When reading the story on the Winnipeg Free Press website I read the following comment written by Bensmyson:
Posted by: bensmyson
December 8, 2009 at 10:24 AM
The harsh reality of autism is that it causes death. In the US, one in 91 children have been diagnosed with autism. Twenty years ago it was one in 10,000. As the father of a child diagnosed with autism my heart breaks with the loss of little James. There are no stats on the numbers of children with autism that fall to a similar fate, but all too often we hear of children wandering off in the blink of an eye.
Remember this the next time someone tells you that autism isn’t a deadly disorder and correct them. It kills and seriously injures many more than you can possibly imagine.

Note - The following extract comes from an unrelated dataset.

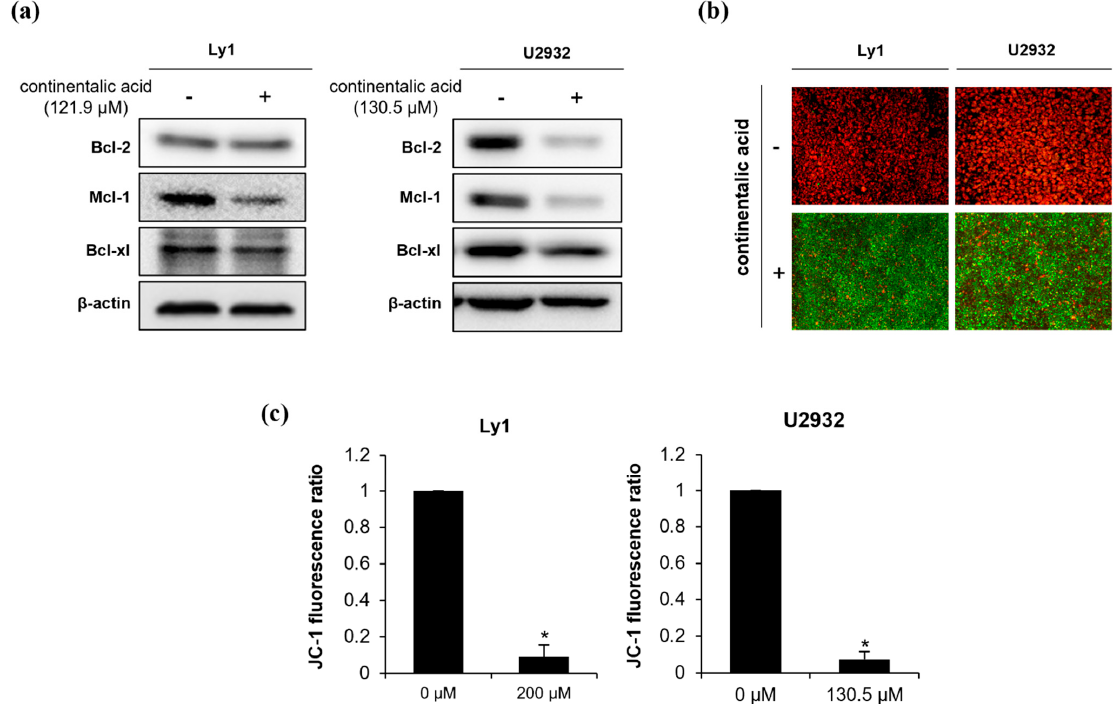
Figure 6. Continentalic acid reduces expression of anti-apoptotic Bcl-2 family members and dissociates mitochondrial membrane potential (MMP). ( a ) Continentalic acid was added in Ly1 and U2932 cells, and the expression of anti-apoptotic Bcl-2 family members Bcl-2, Mcl-1, and Bcl-xl was detected by Western blot 24 h later. β -actin served as a control for equal loading. A representative of three independent experiments is shown. ( b ) Ly1 and U2932 were treated with continentalic acid for 24 h and stained with JC-1, followed by monitoring of MMP by fluorescence microscopy. Red (J-aggregates) and green (J-monomers) colors represent intact and disrupted MMP, respectively. ( c ) MMP was calculated using flow cytometry to monitor the JC-1 fluorescence ratio of J-aggregates (red) and J-monomers (green). Statistical significance was calculated using the two-tailed Mann–Whitney test (* p < 0.05).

And it got me to thinking about what all the implications of an Autism Diagnosis are. And, today while driving Petra to swimming I listened to a CBC piece on Project Lifesaver prompted of course by James’ sad news. Project lifesaver is a program where your wanderer wears a bracelet or ankle band and through RFID they can track your lost loved one. It cost about 7000 dollars Canadian to buy the tracking equipment and about two days to train volunteers or employees. Ontario has a program, Saskatchewan does not, of course.
So where am I going here? Well, right here to our family of course, if you read this blog you know me, you know Elijah has autism, and you can guess this story affects us on a more personal level. Our headline could easily read:
Elijah Anderson, 4, remembered as ‘nice little boy’.
Our son is a wanderer, we lost him once in Chicago, and it was really easy to imagine that he had been hit by a car. Elijah can talk, but if your a stranger, he won’t answer questions, and put him in a stressful situation and he couldn’t tell you if he was lost, cold, what his name is, who his parents are, or how old he is, let alone, his address or telephone number.
When we moved here to the country we we very afraid of him wandering off into the open space of the fields and becoming lost for days. We looked into some personal tracking devices and found that unfortunately the technology available for personal use is somewhat dismal. Luckily we don’t have the traffic issue here, perhaps the biggest danger he faced in Chicago, but we do face him being lost in a very isolated area. Also, this last summer we’ve been lucky enough that he sticks to our paths and yard, not wandering towards the roads often. Though we don’t face a huge traffic issue the main traffic around here is gravel trucks going by at speeds exceeding the speed limit, and Elijah vs. a gravel truck, is going to be a losing scenario. It’s a fear that sticks with me often, when he doesn’t respond when I call him, I’m immediately worried. I don’t have the luxury that other parents do in thinking he has to be around here somewhere, he couldn’t have gone far, or he knows not to go in the pump house. I have to think what’s the most perilous direction he could have gone off in and start there.
It would be nice if Saskatchewan had a Project Lifesaver program, but I can’t even begin to hold my breath on that one, I really think it could save Elijah’s life. But, what perhaps I find most upsetting is that most Canadians didn’t even begin to think that their community is missing this life saving service until they heard James’ story. A little boy had to die. I don’t find it alarming, it’s the way things go, things get fixed things after learning from our mistakes.
I’ve been thinking about James’ family, how heart broken they are, and my heart and soul go out to them. Selfishly though. I do think of how their story could have so easily have been mine, and still could be. I hope we’re spared, we do all we can to be, but it’s still all so easily gone.
Anyway, not a piece to make you feel sorry for me, just something I’ve been reflecting on today, as I’m sure many Auti. parents are.